SALT LAKE CITY – At the end of this month, the NBA's collective bargaining agreement (CBA) expires. Fans are looking at the first potential NBA work stoppage since 1998-99. Despite a hint of optimism in meetings this week, I'm expecting a lockout. There's even a chance when Nov. 1 rolls around, arenas will be dark, unless they've booked a lot of tractor pulls and dog shows.
But unlike the last lockout, which lasted until Jan. 6, 1999, this one should be shorter. The players probably learned from the last time.
Principle is one thing, house payments are another.
I doubt they'll come to an agreement before the June 30 deadline, but the league will be back fairly quickly ?— unless key players get injured by angry fans lobbing fruit.
This is an unpopular time to negotiate a raise.

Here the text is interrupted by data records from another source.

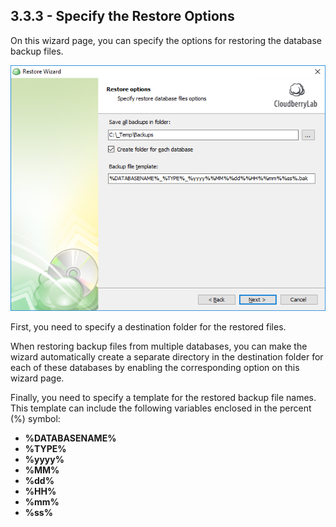 ## 3.3.3 - Specify the Restore Options

On this wizard page, you can specify the options for restoring the database backup files.

![](/assets/restore-sql-db-backup-options.png)

First, you need to specify a destination folder for the restored files.

When restoring backup files from multiple databases, you can make the wizard automatically create a separate directory in the destination folder for each of these databases by enabling the corresponding option on this wizard page.

Finally, you need to specify a template for the restored backup file names. This template can include the following variables enclosed in the percent \(%\) symbol:

* **%DATABASENAME%**
* **%TYPE%**
* **%yyyy%**
* **%MM%**
* **%dd%**
* **%HH%**
* **%mm%**
* **%ss%**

I know all about supply and demand. I understand NBA players have talents that only a slight percentage of people have. They're one in a million. (Actually, one in 15 million worldwide.) But if I understand one thing better than supply and demand, it's people who don't have jobs, or had their benefits and salaries reduced. None of them wants to hear NBA players talking about "slavery," the way a couple of NFL players did.
If there's one thing that makes people angrier than government waste, it's celebrity arrogance.
Actually, the players have one thing on their side: Interest in the NBA has revived. When the last lockout occurred, the golden era of the league was closing. Karl Malone, John Stockton, Michael Jordan, Hakeem Olajuwon and other top players were wrapping up their careers, and interest was waning. Since then, there has been an upswing in interest, thanks largely to players such as Derrick Rose, Kevin Durant and LeBron James.
That goodwill could end quickly, though. All it takes is one remark, like last lockout when Patrick Ewing said, "We make a lot of money, but we spend a lot, too."
There sails the good ship Sympathy.
Reports say meetings between the league and players union revealed slight progress, last week. But the sides are still far apart. The players union is claiming the league is hiding profits. The owners say the league is losing money. Forbes magazine, which has no stake in either, says that in 2009-10, 17 of 30 teams were in the red. I believe that. When the economy tanks, revenue drops.
You can't consistently raise salaries while losing money in any business. Besides, I always thought the owner of a business decided how much the employees made, not the other way around.
It's not like I think the players agree with the owners' demands for a hard salary cap and pay cuts. These days in labor negotiations, there is no such thing as reasonable compromise, only grudging concessions. But eventually the players will fold. It's a better deal for money-losing teams to shut down than to play. During the last lockout, teams were doing better financially.
So plan on the players conceding quicker this time. Sports Illustrated reported a two years ago that 60 percent of NBA players go bankrupt within five years. And that was before the recession had really become dreary.
Athletes often live paycheck to paycheck, or at least have high debt ratio. I see where Carlos Boozer just bought a house in South Beach for $2.35 million. He took out a $1.76 million mortgage. A $590,000 down payment is nothing to dismiss; it's a healthy 25 percent. But what this tells me is that NBA players buy on time like the rest of us. Their cars, houses and toys are financed. So once the paychecks stop coming, the payments lapse.
When the creditors start lining up, the players will take the quickest deal they can to get the checks flowing.
Few things get a person's attention like an overdraft.